In recent months, Upstate New York has been blanketed by malicious ransomware attacks, from one corner of the state to the other. Schumer explained that, according to reports, on July 8th of this year the Syracuse City School District was breached by ransomware and forced to pay a $50,000 insurance deductible to regain access to its computer systems. The July ransomware attack kept Syracuse City School District locked out of its operating system for roughly a 24 hour period, and additionally damaged its website, email system, and phones and ran the risk of exposing students’ private information to hackers. Similarly, Schumer explained, that same month in the North Country, the Watertown City School District was also attacked by ransomware. Furthermore, over the past few years, a major uptick in ransomware attacks has been reported among Rochester-Finger Lakes Region school districts. At least two attempted ransomware attacks have targeted the Rochester City School District recently, and in 2016, the Holley Central School District was hacked, with the private information of many employees being exposed in the process.

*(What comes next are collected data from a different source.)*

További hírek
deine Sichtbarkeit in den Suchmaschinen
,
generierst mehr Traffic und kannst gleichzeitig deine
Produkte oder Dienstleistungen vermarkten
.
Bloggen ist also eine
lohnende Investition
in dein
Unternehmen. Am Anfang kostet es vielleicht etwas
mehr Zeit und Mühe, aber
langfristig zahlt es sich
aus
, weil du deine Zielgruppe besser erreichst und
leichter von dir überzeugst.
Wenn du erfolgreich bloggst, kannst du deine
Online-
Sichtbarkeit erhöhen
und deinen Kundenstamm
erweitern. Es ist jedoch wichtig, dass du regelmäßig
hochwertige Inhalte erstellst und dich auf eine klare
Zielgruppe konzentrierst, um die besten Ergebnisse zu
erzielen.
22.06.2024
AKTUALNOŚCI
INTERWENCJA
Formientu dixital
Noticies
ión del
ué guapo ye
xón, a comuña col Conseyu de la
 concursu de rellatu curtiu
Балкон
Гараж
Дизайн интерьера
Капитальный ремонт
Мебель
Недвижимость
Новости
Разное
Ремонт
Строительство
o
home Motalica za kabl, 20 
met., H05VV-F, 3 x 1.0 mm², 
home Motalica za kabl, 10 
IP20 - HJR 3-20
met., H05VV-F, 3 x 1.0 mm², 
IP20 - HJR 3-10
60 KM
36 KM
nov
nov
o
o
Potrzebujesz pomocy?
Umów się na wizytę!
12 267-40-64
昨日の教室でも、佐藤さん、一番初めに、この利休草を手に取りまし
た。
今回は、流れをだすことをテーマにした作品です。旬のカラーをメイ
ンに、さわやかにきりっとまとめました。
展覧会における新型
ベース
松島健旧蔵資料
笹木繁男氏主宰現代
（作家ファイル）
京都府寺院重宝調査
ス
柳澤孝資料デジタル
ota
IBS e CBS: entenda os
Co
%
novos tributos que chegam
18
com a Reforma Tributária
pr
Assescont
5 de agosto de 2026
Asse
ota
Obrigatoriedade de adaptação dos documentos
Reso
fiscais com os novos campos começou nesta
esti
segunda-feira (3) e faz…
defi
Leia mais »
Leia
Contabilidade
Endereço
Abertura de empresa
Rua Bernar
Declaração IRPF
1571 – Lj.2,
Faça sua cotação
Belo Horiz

Schumer added that school districts in the Hudson Valley have been particularly impacted by the scourge of ransomware. This month, the Monroe-Woodbury School District had to cancel its first day of class, September 4th, due to an attempted intrusion by hackers. Furthermore, in 2016, the Rhinebeck School District was struck by ransomware and was temporarily locked out of its system. The hackers demanded $500 from the Rhinebeck School District in exchange for returning access to its computers.

Ransomware has also targeted other types of public entities, including local governments and police departments. This March, according to reports, the City of Albany was plagued by malicious ransomware. The attack on the city impacted municipal systems, with locals unable to receive documentation like birth certificates, death certificates and marriage licenses for days. The Schuyler County Sheriff’s Department was also inflicted by ransomware in 2017, with the incident resulting in the county’s 911 emergency system reportedly being taken offline. Schumer said that while, fortunately, Schuyler County was able to regain access to its 911 emergency system without any major incidents occurring, the consequences could have been devastating.

Furthermore, hackers frequently target private entities with ransomware as well. This June, hackers attempted to break into the Olean Medical Group’s computer system. The personal information and records of patients were protected during the incident, however, it did lead to Olean Medical Group taking its computer system down. This forced doctors seeing patients to chart on paper, rather than digitally. And in 2017, the Erie County Medical Center was devastated by ransomware. Reportedly, the ransomware attack rendered over 6,000 computers inoperable, with hackers demanding roughly $30,000 in bitcoin as payment. Schumer explained that while Erie County Medical Center refused to pay the ransom, the incident in total cost the organization a total of $10 million for new computer software, hardware, technical assistance and overtime pay for employees.